■ **Изучаемый текст**
────────────────
ТАКОВА «МЫЛЬНАЯ ОПЕРА»!
Французский журналист Андрэ Аркотт, говоря о принципах создания произведений «массового искусства», заметил, что они «в конечном итоге сводятся к немногому: публика хочет смеяться, плакать, испытывать страх и потрясение» [1]. Вестерны, детективы, а также фильмы ужасов (о них у нас речь впереди) дают зрителю возможность испытывать напряжение и страх, семейные комедии веселят его, а вот слезы и потрясения имеют свою особую жанровую сферу — это так называемые «мыльные оперы». Именно на их долю приходится на телеэкране большинство любовных интриг, сцен ревности, супружеских измен, подозрений и т. п.
Регулярно знакомясь с этими сериями, зритель может разделить чувства обманутой жены или мужа, воспылать ненавистью к красивой, но порочной любовнице или любовнику, разбивающим семью, посетовать на нынешнюю молодежь, которая увлекается сексом и марихуаной. Вместе с тем именно «мыльные оперы» повествуют о романтической любви, продолжающейся десятилетиями, о роковых тайнах, связанных с усыновлением ребенка, и о прочих «красивых» страстях мелодраматического толка. Короче говоря, «мыльные оперы» предлагают целый набор эмоциональных потрясений, рассчитанный в основном на женскую телеаудиторию.
────────────────
■ **Что требуется**
Выведите полностью текст о «мыльных операх», не меняя в нём ни слова.

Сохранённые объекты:
────────────────
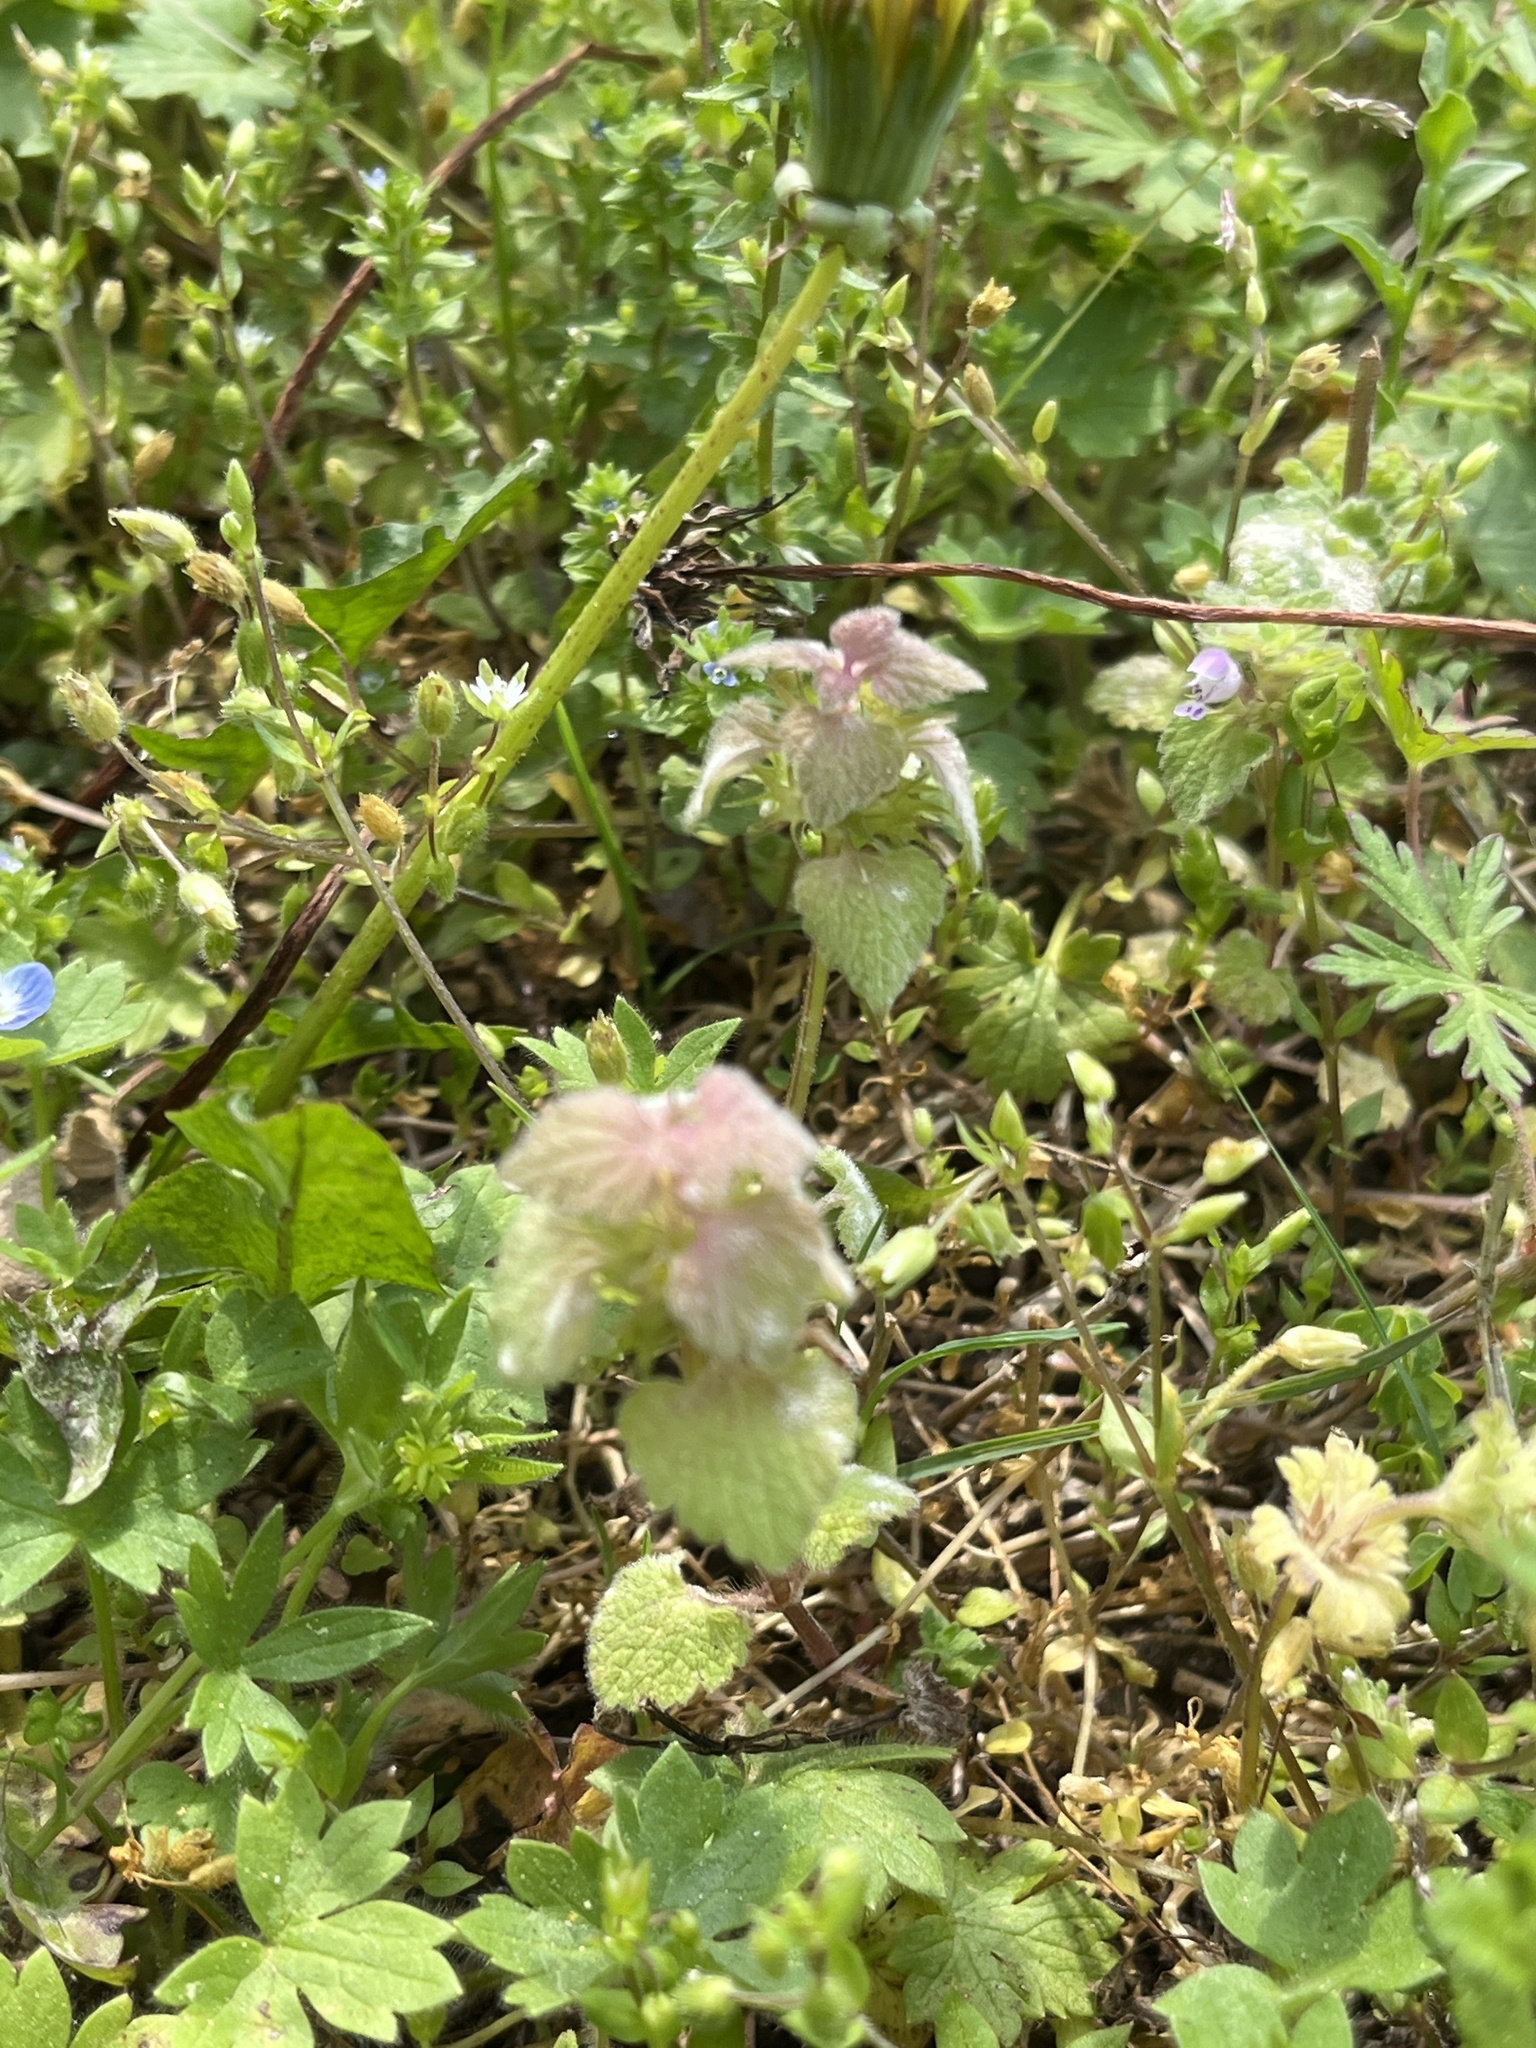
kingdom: Plantae
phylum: Tracheophyta
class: Magnoliopsida
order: Lamiales
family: Lamiaceae
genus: Lamium
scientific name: Lamium purpureum
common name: Red dead-nettle
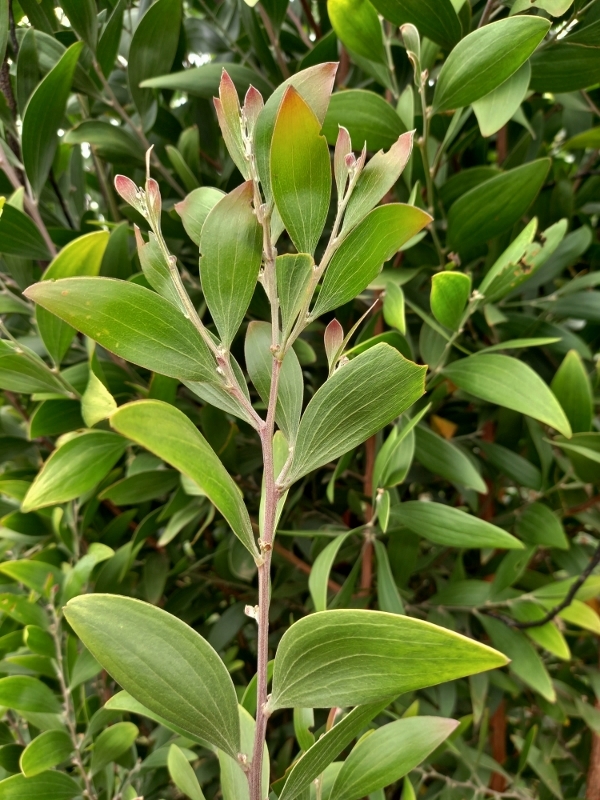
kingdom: Plantae
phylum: Tracheophyta
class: Magnoliopsida
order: Fabales
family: Fabaceae
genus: Acacia
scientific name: Acacia melanoxylon
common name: Blackwood
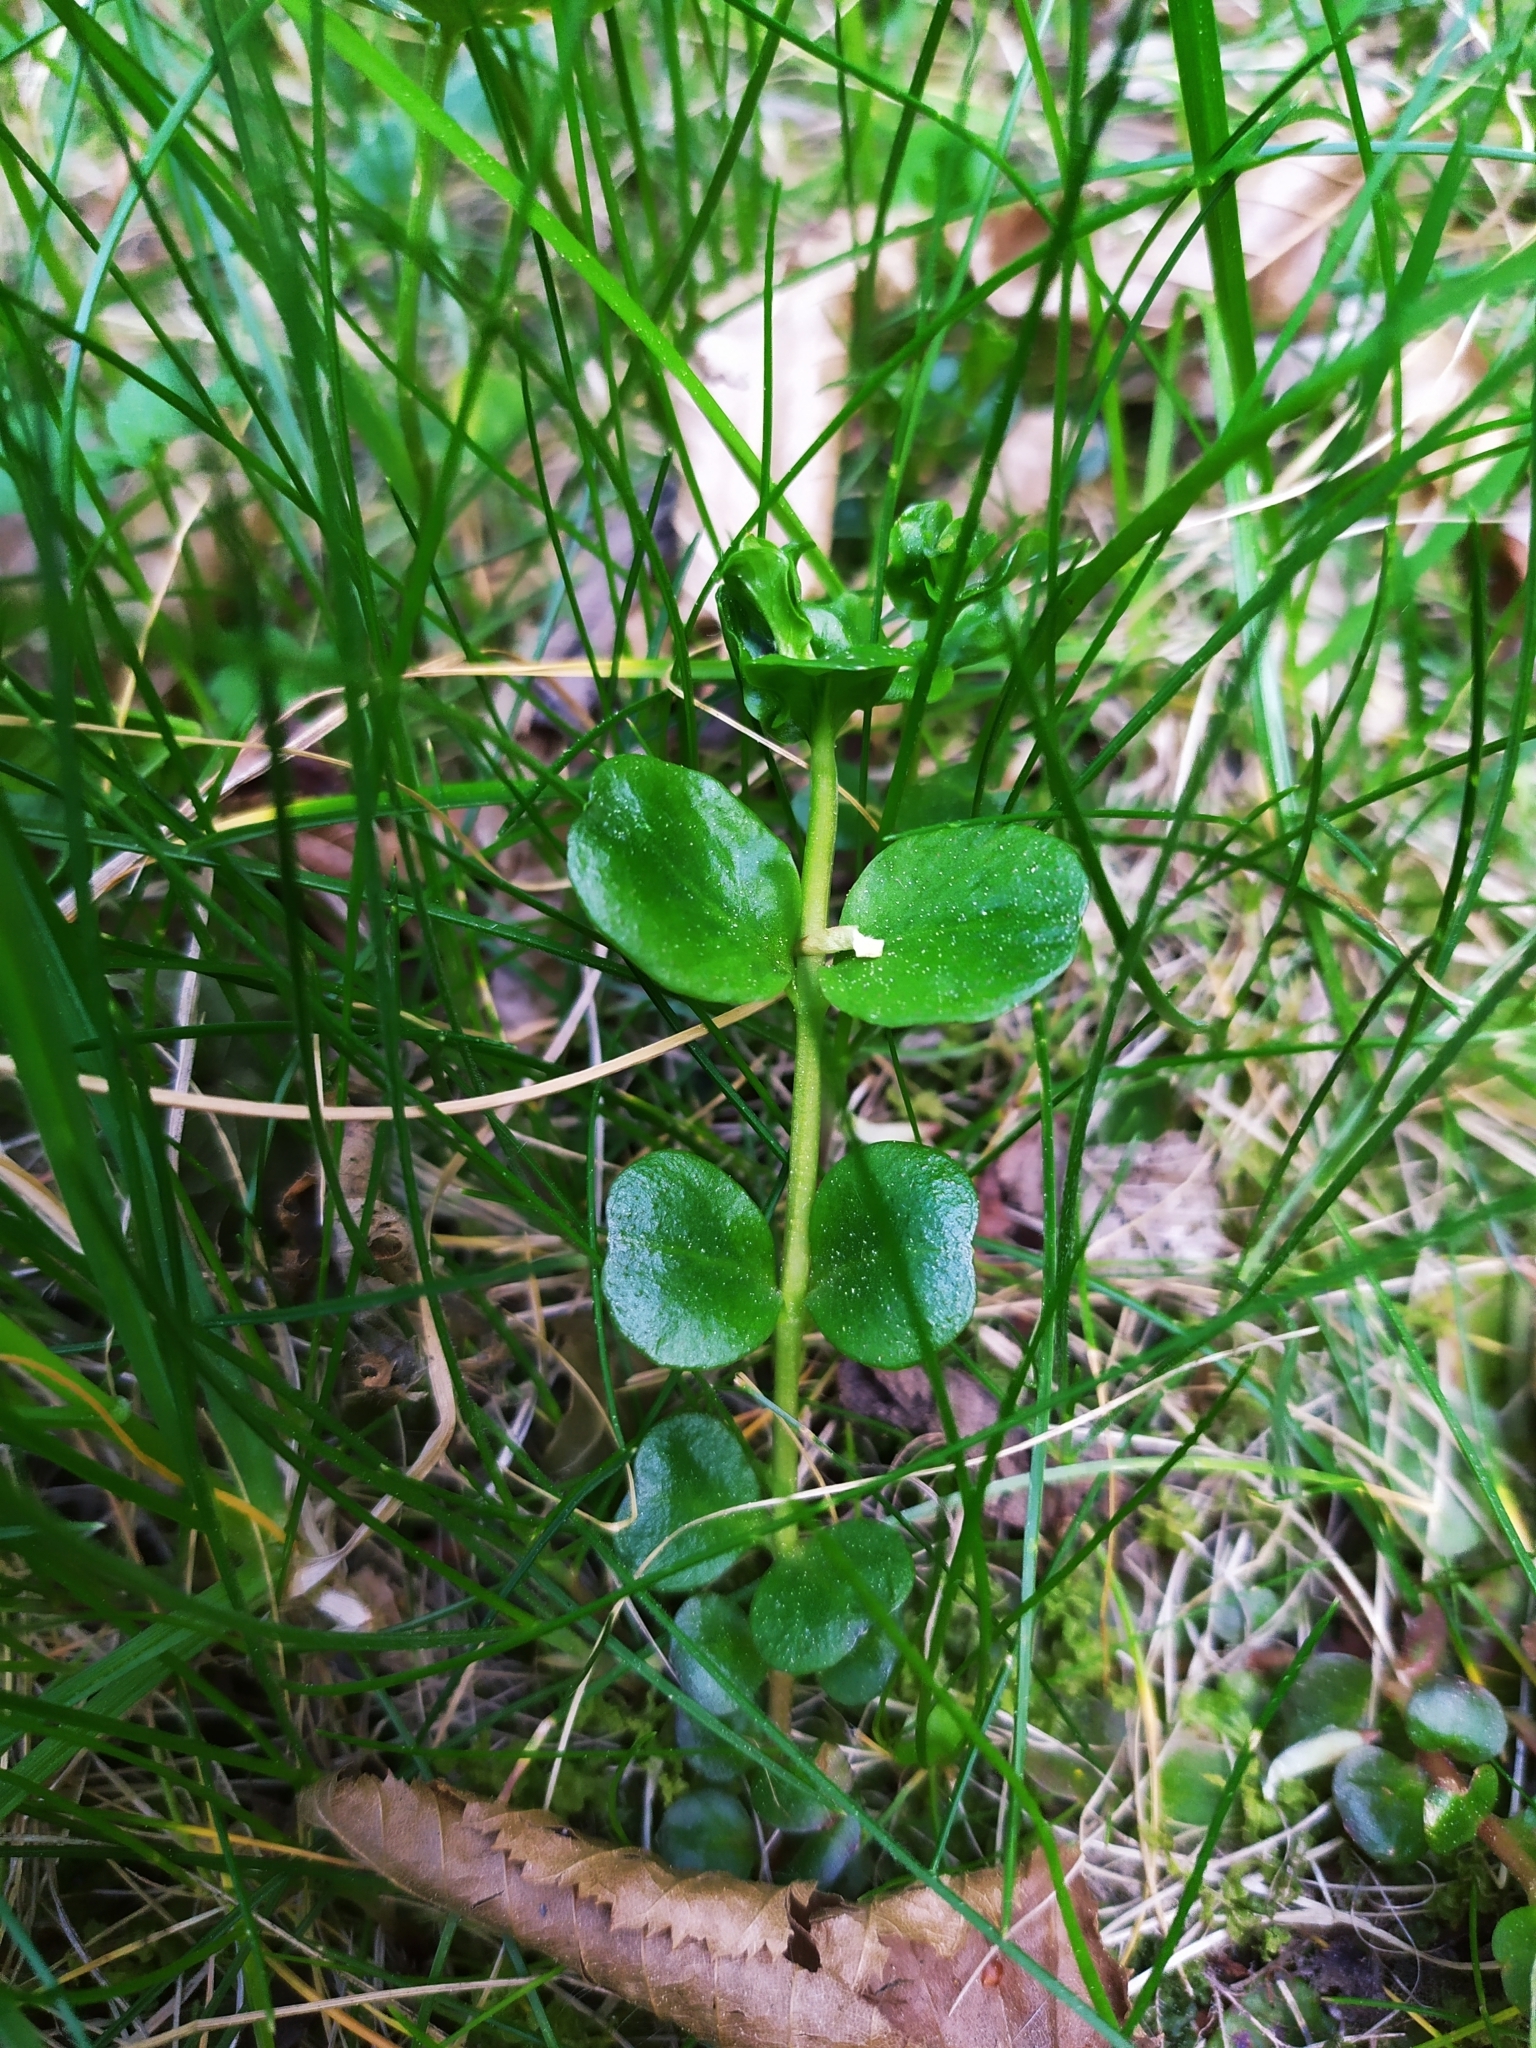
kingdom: Plantae
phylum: Tracheophyta
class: Magnoliopsida
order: Ericales
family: Primulaceae
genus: Lysimachia
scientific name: Lysimachia nummularia
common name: Moneywort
────────────────
■ **Ответ к заданию**
ТАКОВА «МЫЛЬНАЯ ОПЕРА»!
Французский журналист Андрэ Аркотт, говоря о принципах создания произведений «массового искусства», заметил, что они «в конечном итоге сводятся к немногому: публика хочет смеяться, плакать, испытывать страх и потрясение» [1]. Вестерны, детективы, а также фильмы ужасов (о них у нас речь впереди) дают зрителю возможность испытывать напряжение и страх, семейные комедии веселят его, а вот слезы и потрясения имеют свою особую жанровую сферу — это так называемые «мыльные оперы». Именно на их долю приходится на телеэкране большинство любовных интриг, сцен ревности, супружеских измен, подозрений и т. п.
Регулярно знакомясь с этими сериями, зритель может разделить чувства обманутой жены или мужа, воспылать ненавистью к красивой, но порочной любовнице или любовнику, разбивающим семью, посетовать на нынешнюю молодежь, которая увлекается сексом и марихуаной. Вместе с тем именно «мыльные оперы» повествуют о романтической любви, продолжающейся десятилетиями, о роковых тайнах, связанных с усыновлением ребенка, и о прочих «красивых» страстях мелодраматического толка. Короче говоря, «мыльные оперы» предлагают целый набор эмоциональных потрясений, рассчитанный в основном на женскую телеаудиторию.